给定文本>
::::::::::

在本节,我们将使用 Redshift ML 训练机器学习模型并进行推理
数据集信息: https://archive.ics.uci.edu/ml/datasets/iris
这是鸢尾花数据集,该数据集包含 3 个类,每个类 50 个实例,其中每个类指一种鸢尾植物。其中一类与其他两类可线性分离;后者彼此不可线性分离。
预测属性:鸢尾属植物的类别。
属性信息:
类别:  山鸢尾 变色鸢尾  维吉尼亚鸢尾
执行以下语句在 Redshift 中创建并加载训练表和推理表。训练数据用于创建模型,推理数据用于进行预测:
DROP TABLE IF EXISTS iris_data_train;
CREATE TABLE iris_data_train (
  Id int,
  SepalLengthCm float,
  SepalWidthCm float,
  PetalLengthCm float,
  PetalWidthCm float,
  Species varchar(15)
  );
COPY iris_data_train from 's3://redshift-downloads/redshift-ml/workshop/iris-data/train/' REGION 'us-east-1' IAM_ROLE default CSV IGNOREHEADER 1 ;
DROP TABLE IF EXISTS iris_data_test;
CREATE TABLE iris_data_test (
  Id int,
  SepalLengthCm float,
  SepalWidthCm float,
  PetalLengthCm float,
  PetalWidthCm float,
  Species varchar(15)
  );
COPY iris_data_test from 's3://redshift-downloads/redshift-ml/workshop/iris-data/test/' REGION 'us-east-1' IAM_ROLE default CSV IGNOREHEADER 1 ;
表的数据内容:

训练模型时需要提供一些信息,例如 PROBLEM_TYPE(分类或回归) 和 OBJECTIVE 作为创建模型过程的一部分:
ROBLEM_TYPE :这里选multiclass。适用于 SageMaker Autopilot 支持的所有 Problem_type参考: https://docs.aws.amazon.com/sagemaker/latest/dg/autopilot-automate-model-development-problem-types.html 
OBJECTIVE:这里选accuray。适用于 xgboost 的所有目标:https://xgboost.readthedocs.io/en/latest/parameter.html#learning-task-parameters 
执行以下语句来创建模型。创建一个S3 存储桶,并在下面的查询中提供S3桶名称:
CREATE MODEL model_iris
FROM (
SELECT
   Id,
   SepalLengthCm,
   SepalWidthCm,
   PetalLengthCm,
   PetalWidthCm,
   Species
FROM iris_data_train
)

::::::::::

数据行>
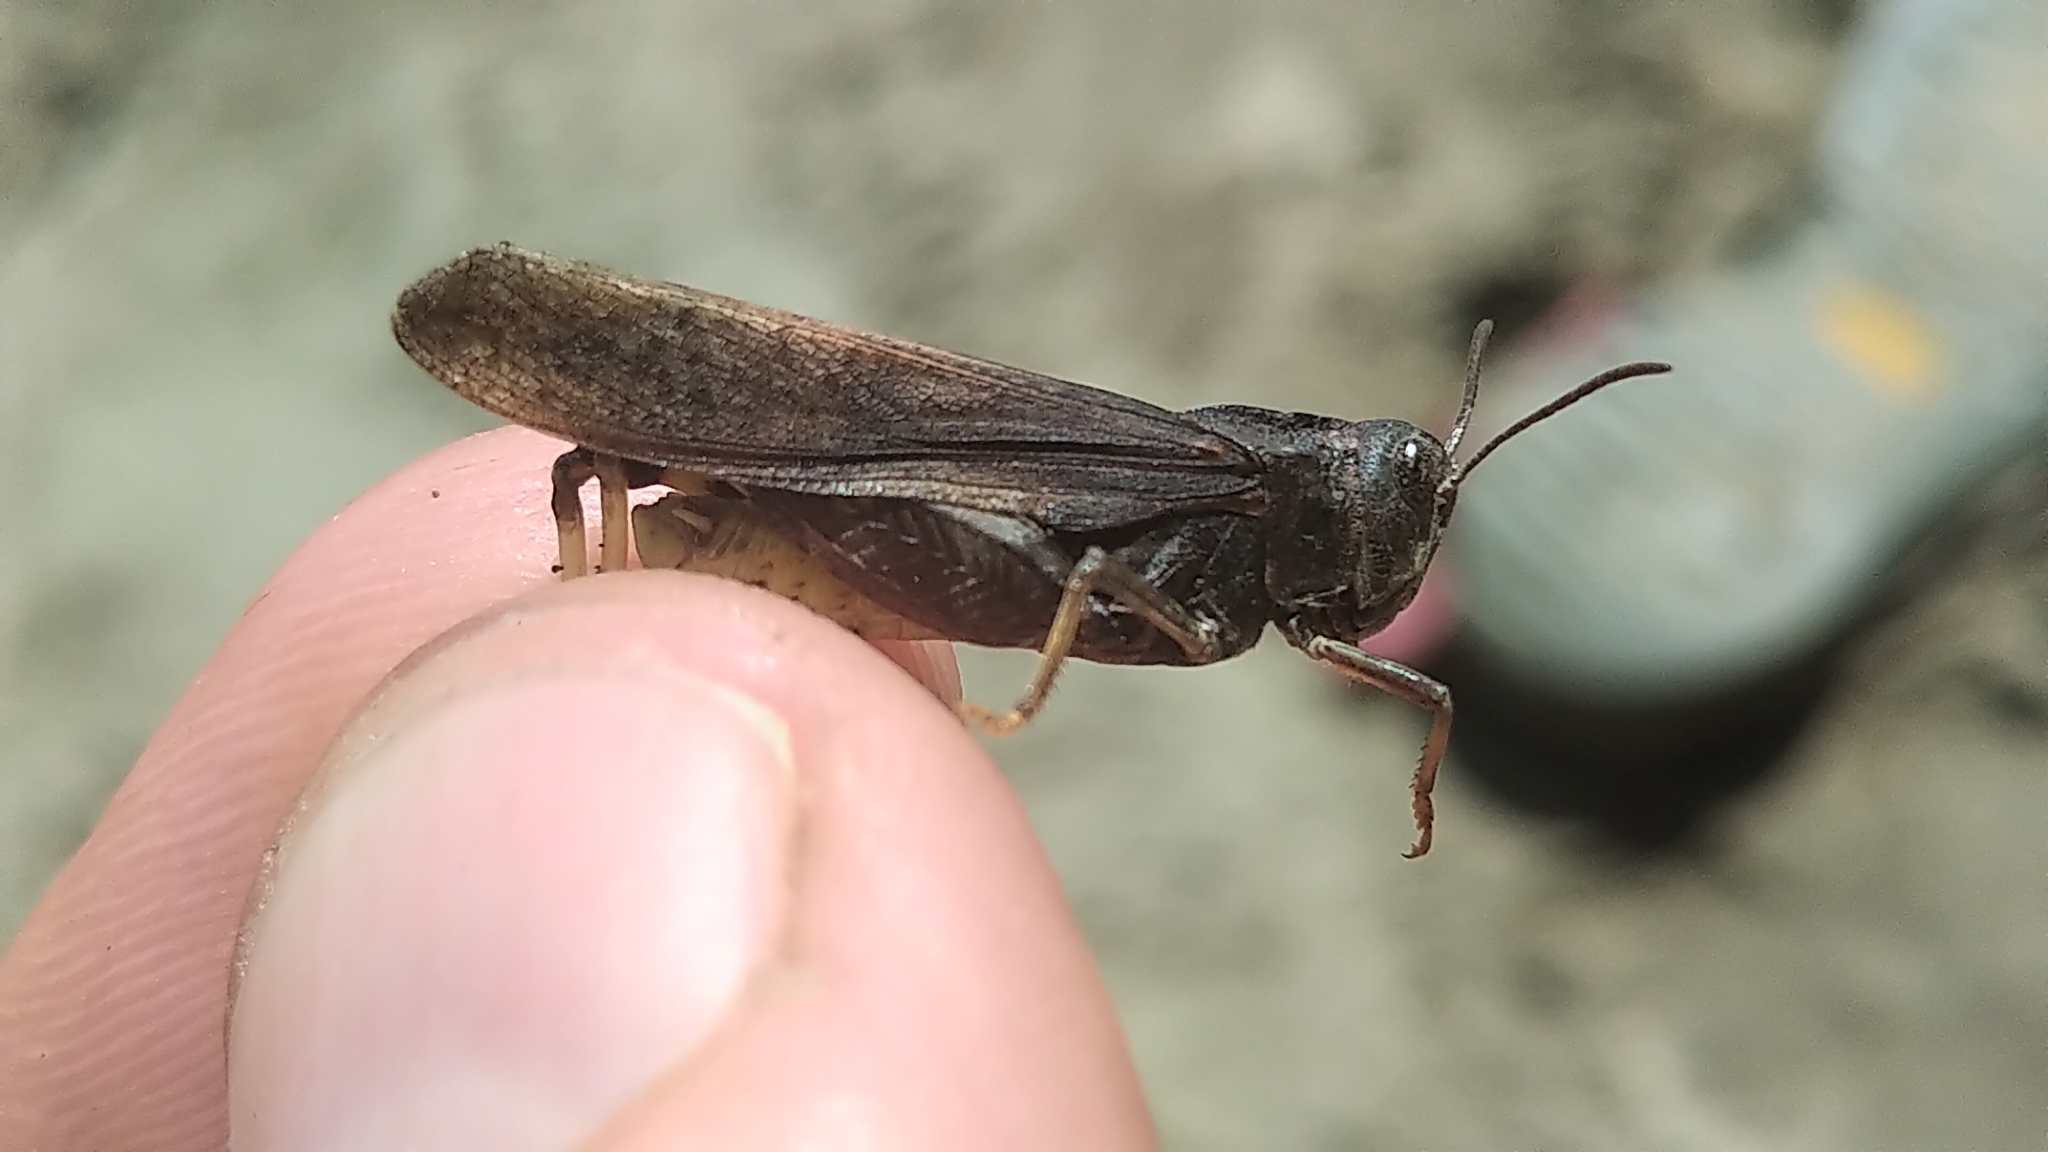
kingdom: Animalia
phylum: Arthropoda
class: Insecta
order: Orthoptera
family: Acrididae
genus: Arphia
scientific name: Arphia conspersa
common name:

::::::::::

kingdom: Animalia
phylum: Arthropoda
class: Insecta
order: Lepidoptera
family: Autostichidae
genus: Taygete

::::::::::

请根据给定文本回答:鸢尾花数据集共有几个类,每个类有多少个实例? 这些数据行用不到。

结果>
共 3 个类,每个类 50 个实例。